* Document extract
For the U.S. side, the executive agents are the Energy and Defense departments. The June 19 summary includes the State Department on its list of agencies that “will remain involved.”

The new agreement “reflects the evolution” of the U.S.-Russian partnership, the summary said. In a June 25 interview, a State Department official said that the effort has developed into “more of an equal partnership” than it was at its inception. Russia is “more comfortable” with that form of the relationship, and so is the United States, the official said.

Russian media reported last year that Moscow may not want to continue the CTR agreement at all because it no longer needs Washington’s financial assistance to carry out the program and does not want to risk revealing sensitive information to the United States. According to Western experts, Moscow had resented being dependent on Washington to pay for securing its own weapons.

The State Department official said that some parts of the program are “winding down,” but described the new agreement as a “continuation of the relationship, just in a different form.”

In a June 17 statement, Nunn, who is now co-chairman and CEO of the Nuclear Threat Initiative, acknowledged that “key elements of what we have known as Nunn-Lugar will not be carried forward under this umbrella agreement” and said that “[w]e must find ways beyond this agreement to work together” on issues relating to weapons of mass destruction.

Thomas Moore, a former Lugar staffer who is a senior fellow at the Center for Strategic and International Studies, said in a June 21 interview that the joint effort “was going to end sometime, and now it has.” The new agreement “marks the final chapter in the end of the Cold War,” he said.

A Republican congressional staffer expressed a similar view in a June 25 e-mail to Arms Control Today, saying that “[t]he programs that are ending are largely completed, at least as much as the Russians are going to allow us to do. And those that are continuing should continue. Do I have confidence that the Russians will match our standards? No. But I hope they will be good enough. I don’t see that we have any option.”

Paul Walker, a former House Armed Services Committee staffer who heads the environmental security and sustainability program at Global Green USA, had a mixed response. In a June 24 e-mail to Arms Control Today, he said the new agreement is “a positive step forward,” but he cautioned that “there…remain thousands of nuclear warheads and millions of chemical weapons to dismantle, as well as hundreds of strategic launch systems.”

“Russia no doubt decided that the meager funds weren’t worth the foreign intrusion at their most sensitive military sites,” said Walker, who is a member of the Arms Control Association Board of Directors.

He said he hoped that Russia and the United States “can still work out bilateral agreements specific to projects, for example, to finish construction at the chemical weapons destruction facilities at Shchuch’ye and Kizner so that Russia does not continue to fall behind in [its] destruction schedule.”

The Russian embassy in Washington did not respond by press time to a request for comment.

In addition to the programmatic changes, a key difference between the new agreement and its predecessor is in its liability provisions.

Under the original agreement, the U.S. government and its contractors were shielded from virtually all liability for accidents that could occur under the program’s work in Russia. In 2006, when the agreement was being renewed for the second time, the deal reportedly was on the verge of collapse due to Moscow’s concerns over liability.

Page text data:
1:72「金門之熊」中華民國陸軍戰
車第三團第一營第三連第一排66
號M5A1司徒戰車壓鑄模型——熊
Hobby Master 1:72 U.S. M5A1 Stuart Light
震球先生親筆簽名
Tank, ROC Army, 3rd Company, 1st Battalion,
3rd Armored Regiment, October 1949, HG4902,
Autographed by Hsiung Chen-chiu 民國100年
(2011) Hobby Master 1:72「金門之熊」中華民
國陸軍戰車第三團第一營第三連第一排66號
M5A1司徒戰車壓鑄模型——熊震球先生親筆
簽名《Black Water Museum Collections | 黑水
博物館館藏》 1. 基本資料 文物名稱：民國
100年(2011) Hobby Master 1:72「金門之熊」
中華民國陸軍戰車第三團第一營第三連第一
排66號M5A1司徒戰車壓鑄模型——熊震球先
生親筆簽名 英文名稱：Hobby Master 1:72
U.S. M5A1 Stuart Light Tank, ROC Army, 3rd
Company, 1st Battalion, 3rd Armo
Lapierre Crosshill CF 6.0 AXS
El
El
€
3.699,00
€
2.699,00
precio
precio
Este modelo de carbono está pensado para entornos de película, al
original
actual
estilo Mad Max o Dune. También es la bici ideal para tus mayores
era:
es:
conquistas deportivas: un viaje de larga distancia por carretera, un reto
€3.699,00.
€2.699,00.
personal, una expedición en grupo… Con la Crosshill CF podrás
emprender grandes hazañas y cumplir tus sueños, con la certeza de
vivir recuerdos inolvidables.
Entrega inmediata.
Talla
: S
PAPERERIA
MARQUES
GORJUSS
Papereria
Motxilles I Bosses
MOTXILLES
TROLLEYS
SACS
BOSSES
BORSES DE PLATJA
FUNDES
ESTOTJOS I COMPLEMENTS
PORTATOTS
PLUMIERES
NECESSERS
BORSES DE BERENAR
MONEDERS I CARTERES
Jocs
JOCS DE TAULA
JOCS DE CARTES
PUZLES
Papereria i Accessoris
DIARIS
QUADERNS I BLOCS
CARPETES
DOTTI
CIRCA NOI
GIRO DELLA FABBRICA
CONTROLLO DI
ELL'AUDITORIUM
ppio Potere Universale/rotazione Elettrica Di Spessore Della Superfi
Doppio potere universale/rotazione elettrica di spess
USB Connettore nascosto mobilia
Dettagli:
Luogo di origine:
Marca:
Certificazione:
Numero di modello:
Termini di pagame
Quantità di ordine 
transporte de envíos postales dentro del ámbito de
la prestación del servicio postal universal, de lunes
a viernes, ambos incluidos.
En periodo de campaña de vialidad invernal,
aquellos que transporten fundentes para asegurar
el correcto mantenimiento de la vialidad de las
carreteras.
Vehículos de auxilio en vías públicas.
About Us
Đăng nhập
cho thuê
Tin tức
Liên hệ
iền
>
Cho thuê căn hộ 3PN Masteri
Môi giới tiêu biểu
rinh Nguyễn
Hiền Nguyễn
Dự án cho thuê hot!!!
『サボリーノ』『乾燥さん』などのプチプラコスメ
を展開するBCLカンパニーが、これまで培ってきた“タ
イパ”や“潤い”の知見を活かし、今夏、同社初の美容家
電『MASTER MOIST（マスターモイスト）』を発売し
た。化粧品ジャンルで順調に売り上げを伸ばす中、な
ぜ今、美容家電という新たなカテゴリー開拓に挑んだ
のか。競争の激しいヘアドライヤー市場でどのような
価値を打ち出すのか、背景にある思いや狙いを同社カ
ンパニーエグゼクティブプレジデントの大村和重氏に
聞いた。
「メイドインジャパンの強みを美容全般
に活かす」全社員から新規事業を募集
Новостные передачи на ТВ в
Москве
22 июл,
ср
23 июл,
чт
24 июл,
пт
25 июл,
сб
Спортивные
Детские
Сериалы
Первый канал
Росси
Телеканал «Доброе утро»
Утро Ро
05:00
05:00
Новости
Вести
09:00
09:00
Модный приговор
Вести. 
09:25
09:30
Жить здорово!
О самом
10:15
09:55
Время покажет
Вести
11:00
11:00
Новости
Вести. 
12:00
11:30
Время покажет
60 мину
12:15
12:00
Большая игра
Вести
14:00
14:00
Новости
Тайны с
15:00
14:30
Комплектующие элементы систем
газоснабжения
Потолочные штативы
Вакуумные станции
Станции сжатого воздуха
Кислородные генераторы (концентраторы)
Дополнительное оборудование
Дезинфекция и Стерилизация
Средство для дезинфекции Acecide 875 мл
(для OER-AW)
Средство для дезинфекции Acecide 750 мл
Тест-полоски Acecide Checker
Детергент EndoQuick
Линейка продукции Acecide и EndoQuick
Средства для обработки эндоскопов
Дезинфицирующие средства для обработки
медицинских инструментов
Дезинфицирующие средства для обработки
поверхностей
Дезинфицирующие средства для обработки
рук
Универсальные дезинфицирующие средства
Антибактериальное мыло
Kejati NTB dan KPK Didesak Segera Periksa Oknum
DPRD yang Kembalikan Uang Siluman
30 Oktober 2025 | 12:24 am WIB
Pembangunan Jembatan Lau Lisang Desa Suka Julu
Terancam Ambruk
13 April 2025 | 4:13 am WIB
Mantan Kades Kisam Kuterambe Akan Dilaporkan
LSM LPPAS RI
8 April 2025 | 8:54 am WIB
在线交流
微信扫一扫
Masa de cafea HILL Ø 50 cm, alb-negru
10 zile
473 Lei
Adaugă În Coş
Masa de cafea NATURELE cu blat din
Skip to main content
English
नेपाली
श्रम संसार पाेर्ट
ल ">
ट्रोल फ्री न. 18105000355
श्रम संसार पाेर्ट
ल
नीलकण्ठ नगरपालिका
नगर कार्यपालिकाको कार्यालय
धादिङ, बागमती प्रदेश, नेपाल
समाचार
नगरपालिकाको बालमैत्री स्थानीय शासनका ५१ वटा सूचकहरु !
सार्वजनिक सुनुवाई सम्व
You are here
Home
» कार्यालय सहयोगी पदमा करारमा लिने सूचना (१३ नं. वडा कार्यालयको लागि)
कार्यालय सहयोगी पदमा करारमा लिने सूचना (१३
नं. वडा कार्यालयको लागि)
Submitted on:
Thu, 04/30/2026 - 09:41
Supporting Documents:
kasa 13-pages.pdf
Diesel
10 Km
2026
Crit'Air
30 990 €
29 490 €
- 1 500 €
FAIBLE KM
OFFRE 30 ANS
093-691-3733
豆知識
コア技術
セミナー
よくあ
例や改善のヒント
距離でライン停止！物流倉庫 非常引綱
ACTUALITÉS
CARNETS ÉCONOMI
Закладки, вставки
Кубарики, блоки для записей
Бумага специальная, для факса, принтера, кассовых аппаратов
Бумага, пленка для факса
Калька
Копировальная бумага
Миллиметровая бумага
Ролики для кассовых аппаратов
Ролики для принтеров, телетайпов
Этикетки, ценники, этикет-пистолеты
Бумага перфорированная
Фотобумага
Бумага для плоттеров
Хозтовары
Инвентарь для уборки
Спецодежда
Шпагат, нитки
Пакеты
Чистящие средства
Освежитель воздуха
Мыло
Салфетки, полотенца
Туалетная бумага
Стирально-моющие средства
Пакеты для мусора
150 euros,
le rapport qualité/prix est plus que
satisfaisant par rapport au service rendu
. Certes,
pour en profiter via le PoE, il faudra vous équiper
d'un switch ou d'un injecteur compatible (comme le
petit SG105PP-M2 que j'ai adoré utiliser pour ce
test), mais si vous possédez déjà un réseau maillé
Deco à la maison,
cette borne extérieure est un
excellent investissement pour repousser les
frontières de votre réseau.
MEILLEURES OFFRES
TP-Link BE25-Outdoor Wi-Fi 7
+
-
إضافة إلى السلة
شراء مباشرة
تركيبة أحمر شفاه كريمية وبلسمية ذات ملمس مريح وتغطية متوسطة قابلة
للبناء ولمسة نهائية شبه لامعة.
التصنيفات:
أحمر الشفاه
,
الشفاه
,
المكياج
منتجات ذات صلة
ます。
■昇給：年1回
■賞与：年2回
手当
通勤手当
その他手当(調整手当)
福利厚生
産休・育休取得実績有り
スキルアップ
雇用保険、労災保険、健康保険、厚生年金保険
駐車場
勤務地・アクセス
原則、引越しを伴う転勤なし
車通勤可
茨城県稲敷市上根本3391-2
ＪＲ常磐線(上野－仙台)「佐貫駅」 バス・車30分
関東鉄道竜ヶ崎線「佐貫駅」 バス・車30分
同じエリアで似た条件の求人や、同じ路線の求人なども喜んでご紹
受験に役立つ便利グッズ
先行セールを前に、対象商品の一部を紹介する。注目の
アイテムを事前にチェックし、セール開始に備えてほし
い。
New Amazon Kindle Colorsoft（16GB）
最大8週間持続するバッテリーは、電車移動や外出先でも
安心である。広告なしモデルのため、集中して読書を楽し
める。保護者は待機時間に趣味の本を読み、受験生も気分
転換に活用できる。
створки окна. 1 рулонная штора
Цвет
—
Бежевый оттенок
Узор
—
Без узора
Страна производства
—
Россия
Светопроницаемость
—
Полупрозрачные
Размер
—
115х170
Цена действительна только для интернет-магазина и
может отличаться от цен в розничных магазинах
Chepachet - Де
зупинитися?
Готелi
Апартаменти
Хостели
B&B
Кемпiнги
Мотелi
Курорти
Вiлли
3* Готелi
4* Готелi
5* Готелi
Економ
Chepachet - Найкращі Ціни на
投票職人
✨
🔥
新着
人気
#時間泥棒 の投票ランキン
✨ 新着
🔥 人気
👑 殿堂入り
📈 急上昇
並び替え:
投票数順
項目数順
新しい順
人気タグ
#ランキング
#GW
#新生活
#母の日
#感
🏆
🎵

* Assignment A
Answer these questions using the article on the new U.S.-Russian agreement:
(i) Which two departments are the executive agents for the U.S. side?
(ii) Which organization is home to the program that Paul Walker heads?
(iii) At which two chemical weapons destruction facilities did Walker hope construction could be finished?
* Assignment B
Update everything in the article from "In addition to" down to "concerns over liability.", putting "suppliers" in place of "contractors".
The data above is separate material and is not part of the article.

* Answer space A
(i) The Energy and Defense departments.
(ii) Global Green USA.
(iii) Shchuch’ye and Kizner.

* Answer space B
In addition to the programmatic changes, a key difference between the new agreement and its predecessor is in its liability provisions.

Under the original agreement, the U.S. government and its suppliers were shielded from virtually all liability for accidents that could occur under the program’s work in Russia. In 2006, when the agreement was being renewed for the second time, the deal reportedly was on the verge of collapse due to Moscow’s concerns over liability.